Kurz bevor er das Ortsschild erreichte, erhielt er einen Anruf von Kyle: „Wo um alles in der Welt bist du? Wir haben heute viele Pressetermine und es ist sehr wichtig, dass du erscheinst! Du weißt, was Laney mit ihrem Artikel angerichtet hat.“
„Ich werde da sein.“
„Was soll das heißen? Brandon, wo bist du?“, Kyle klang beunruhigt.
„Auf dem Weg in meine Vergangenheit“, entgegnete er schlicht.
„Geht es noch etwas genauer?“
„Entspann dich, McGuire.
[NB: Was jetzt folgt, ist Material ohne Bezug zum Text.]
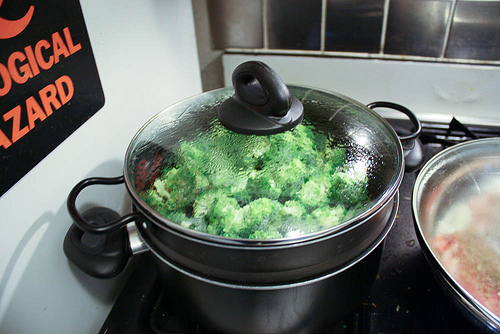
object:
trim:
[217, 33, 497, 80]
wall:
[214, 49, 499, 131]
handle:
[60, 206, 132, 281]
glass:
[414, 128, 499, 333]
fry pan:
[407, 127, 499, 332]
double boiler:
[62, 52, 428, 333]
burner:
[134, 274, 379, 331]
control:
[436, 117, 478, 152]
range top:
[66, 56, 421, 333]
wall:
[0, 0, 221, 334]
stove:
[96, 116, 500, 334]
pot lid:
[104, 68, 416, 243]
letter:
[0, 0, 92, 137]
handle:
[366, 94, 425, 148]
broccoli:
[137, 117, 375, 242]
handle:
[215, 57, 307, 137]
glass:
[153, 85, 389, 245]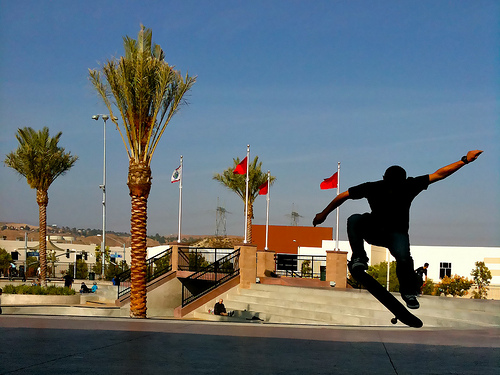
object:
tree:
[88, 17, 198, 320]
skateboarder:
[311, 148, 489, 310]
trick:
[311, 147, 482, 328]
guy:
[212, 297, 229, 317]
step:
[207, 282, 344, 326]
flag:
[320, 172, 339, 189]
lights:
[92, 111, 118, 125]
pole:
[100, 113, 108, 280]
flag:
[233, 155, 249, 175]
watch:
[460, 155, 470, 164]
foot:
[400, 290, 419, 310]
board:
[346, 263, 424, 329]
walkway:
[127, 278, 217, 319]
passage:
[170, 244, 252, 275]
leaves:
[89, 67, 127, 115]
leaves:
[83, 20, 199, 158]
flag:
[258, 182, 270, 195]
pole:
[333, 159, 342, 252]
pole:
[243, 142, 252, 247]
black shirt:
[350, 173, 433, 237]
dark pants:
[347, 214, 416, 294]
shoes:
[350, 258, 422, 309]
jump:
[311, 147, 484, 326]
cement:
[199, 311, 232, 323]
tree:
[2, 123, 79, 286]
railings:
[273, 251, 328, 280]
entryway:
[240, 243, 348, 291]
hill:
[0, 220, 253, 247]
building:
[409, 244, 498, 287]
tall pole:
[97, 111, 110, 279]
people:
[80, 280, 100, 293]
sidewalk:
[0, 311, 499, 373]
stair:
[194, 282, 499, 329]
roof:
[250, 224, 335, 255]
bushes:
[2, 283, 81, 303]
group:
[3, 282, 78, 295]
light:
[91, 113, 117, 279]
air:
[254, 83, 498, 341]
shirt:
[215, 302, 226, 310]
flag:
[170, 164, 182, 184]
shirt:
[90, 283, 100, 292]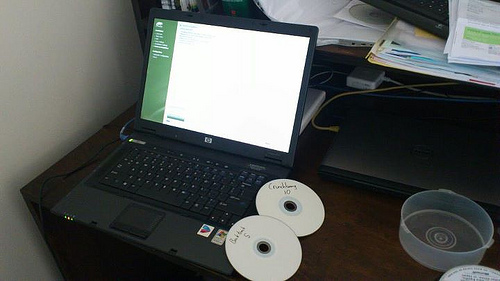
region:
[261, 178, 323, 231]
a white cd disk on the laptop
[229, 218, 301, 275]
another white disk on the computer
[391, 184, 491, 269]
the top of the cd case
Ich weiß, was ich tue“, ohne eine Antwort abzuwarten, schaltete er sein Handy aus. Als er wieder aufblickte, schien sein Herz für einen Moment stehen zu bleiben. Vor ihm lag Greenville. Wie lange war nicht mehr hier gewesen? Und dennoch sah alles so vertraut aus. Wie automatisch folgte er der Hauptstraße, ehe er schließlich in eine kleine, von Bäumen umsäumte Wohnsiedlung einbog. Er war zu Hause. Nach all den Jahren war er endlich wieder zu Hause.